The hair follicle and sebaceous gland develop together as a unit, the pilosebaceous unit, from a collaborative interaction between the epidermis and dermis. The result is a downward growth of keratinocytes into the dermis. Important parts of the hair follicle, the dermal papilla and the follicular sheath, are derived from the mesenchyme.
The hair peg differentiates into matrix cells, which will ultimately form the hair shaft and inner root sheath and the new hair's supporting structure, the outer root sheath and the solid peg must become a hollow tube.
The follicle matrix forms from the longitudinally arranged interior cells and is spatially organized so that specific cells will give rise to the concentric layers of the inner root sheath and the hair shaft. This so-called hair cone actually differentiates into FIVE different concentric layers.
Follicular keratinization as defined by the presence of keratohyalin in the cells of the hair canal and by the presence of trichohyalin in the cells of the hair matrix occurs in week 16 of gestation.
Programmed cell death occurs above the hair cone, leading to the formation of a hollow tube or hair canal and the hair tract. Cells of the hair canal keratinize at the same time that the canal is formed. Although the hair canal is patent by about this time in development, the opening of the hair follicle is still closed and the follicle does not contain a hair.
The glands of the pilosebaceous unit differentiate from hair peg keratinocytes.
The hair peg becomes rounded (bulbous) at the dermal end and mostly encloses the cells of the dermal papilla.
The apocrine and sebaceous primordia, the attachment site for the arrector pili muscle, the hair canal, and the hair itself form simultaneously.
Three protrusions form along the shaft of the bulbous hair peg - one in each of the upper, middle, and lower portions of the hair peg. The uppermost usually involutes, but in certain locations it will differentiate into an apocrine gland; the middle bulge will differentiate into a sebaceous gland; the lowermost bulge will develop into the attachment site for the arrector pili muscle.
The growing hair advances up the hair canal and hair tract, pushing debris ahead of it until it finally erupts from the scalp.
Eccrine glands develop from downward growths of basal keratinocytes which twist and aggregate into a glomerulus-like structure at the dermal subcutaneous boundary. Lumen formation occurs as the keratinocytes differentiate. In contrast to pilosebaceous unit development, which proceeds in a cephalocaudal direction, eccrine gland formation occurs first on the palms and soles, then the axillae, and lastly, the general body surface.
The apocrine gland is the last of the epidermal glands to develop. The formation of the duct and and the gland itself follows the pattern of the eccrine gland in most details.
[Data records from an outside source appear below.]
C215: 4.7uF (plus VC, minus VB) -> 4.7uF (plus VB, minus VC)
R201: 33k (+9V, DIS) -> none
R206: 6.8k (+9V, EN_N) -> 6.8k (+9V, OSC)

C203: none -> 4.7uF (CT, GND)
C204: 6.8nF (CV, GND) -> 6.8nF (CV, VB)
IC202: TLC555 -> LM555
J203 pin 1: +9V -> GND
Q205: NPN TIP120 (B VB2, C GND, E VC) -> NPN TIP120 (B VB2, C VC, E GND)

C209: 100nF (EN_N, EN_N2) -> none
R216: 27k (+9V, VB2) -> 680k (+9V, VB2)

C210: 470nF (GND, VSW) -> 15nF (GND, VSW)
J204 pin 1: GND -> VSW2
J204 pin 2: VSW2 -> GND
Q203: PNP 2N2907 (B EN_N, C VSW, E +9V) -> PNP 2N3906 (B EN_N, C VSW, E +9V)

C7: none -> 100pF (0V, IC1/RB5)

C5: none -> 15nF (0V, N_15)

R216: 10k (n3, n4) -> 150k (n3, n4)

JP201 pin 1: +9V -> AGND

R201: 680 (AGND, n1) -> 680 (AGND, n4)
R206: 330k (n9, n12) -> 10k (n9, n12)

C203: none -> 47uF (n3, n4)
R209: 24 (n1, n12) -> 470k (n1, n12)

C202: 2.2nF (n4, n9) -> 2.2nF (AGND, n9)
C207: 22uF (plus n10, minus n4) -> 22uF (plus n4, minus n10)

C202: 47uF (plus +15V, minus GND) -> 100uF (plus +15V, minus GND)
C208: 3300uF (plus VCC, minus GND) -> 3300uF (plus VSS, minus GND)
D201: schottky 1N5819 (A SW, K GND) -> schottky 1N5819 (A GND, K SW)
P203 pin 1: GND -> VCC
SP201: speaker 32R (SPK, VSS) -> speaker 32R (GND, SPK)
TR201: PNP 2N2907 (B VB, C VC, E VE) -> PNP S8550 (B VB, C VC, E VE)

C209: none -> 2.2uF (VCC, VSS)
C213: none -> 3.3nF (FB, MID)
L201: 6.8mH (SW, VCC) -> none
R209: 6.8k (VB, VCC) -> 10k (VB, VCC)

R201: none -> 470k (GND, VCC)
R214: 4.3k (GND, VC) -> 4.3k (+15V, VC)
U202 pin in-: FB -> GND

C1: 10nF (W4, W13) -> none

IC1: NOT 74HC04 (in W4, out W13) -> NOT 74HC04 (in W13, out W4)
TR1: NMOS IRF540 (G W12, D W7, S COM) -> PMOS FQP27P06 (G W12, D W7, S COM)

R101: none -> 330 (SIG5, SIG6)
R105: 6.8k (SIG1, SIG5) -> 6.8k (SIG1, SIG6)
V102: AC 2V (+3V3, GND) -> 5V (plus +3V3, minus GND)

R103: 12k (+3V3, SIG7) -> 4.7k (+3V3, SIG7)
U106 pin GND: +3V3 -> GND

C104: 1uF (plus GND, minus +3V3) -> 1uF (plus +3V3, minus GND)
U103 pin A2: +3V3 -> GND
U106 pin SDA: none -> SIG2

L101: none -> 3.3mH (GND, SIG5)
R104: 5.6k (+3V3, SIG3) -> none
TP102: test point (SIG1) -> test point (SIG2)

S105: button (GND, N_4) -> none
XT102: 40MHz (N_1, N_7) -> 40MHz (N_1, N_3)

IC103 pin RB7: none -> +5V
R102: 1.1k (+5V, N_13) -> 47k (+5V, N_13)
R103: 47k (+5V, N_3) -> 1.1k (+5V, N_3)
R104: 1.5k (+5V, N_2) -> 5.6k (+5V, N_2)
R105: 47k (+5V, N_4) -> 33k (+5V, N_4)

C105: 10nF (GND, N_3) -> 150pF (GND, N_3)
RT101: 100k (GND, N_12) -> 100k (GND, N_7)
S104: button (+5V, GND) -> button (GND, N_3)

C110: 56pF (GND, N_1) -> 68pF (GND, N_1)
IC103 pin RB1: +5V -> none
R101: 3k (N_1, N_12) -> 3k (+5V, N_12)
The nail-forming matrix epithelium arises from a wedge-shaped invasion of epidermis into what will become the proximal nail fold.
The cells of the dermis are derived from somite mesoderm. Fibroblasts, which secrete the connective tissue matrix, Schwann cells, which will form the perineural structures, and endothelial cells, which form the blood vessels differentiate very early from the primordial dermal mesenchyme. Adipocytes, which form the fat lobules of the subcutaneous tissue arise later from the same source. Macrophages, pericytes, and mast cells appear last.
The embryonic dermis consists of a syncytium of interconnected cells suspended in a watery matrix of hyaluronic acid. The cells differentiate into fibroblasts which replace the primordial dermis with a cell-poor dense fibrous matrix of collagen, elastin, and dermatan sulfate. The fibrillar components of the dermis continue to develop well after birth.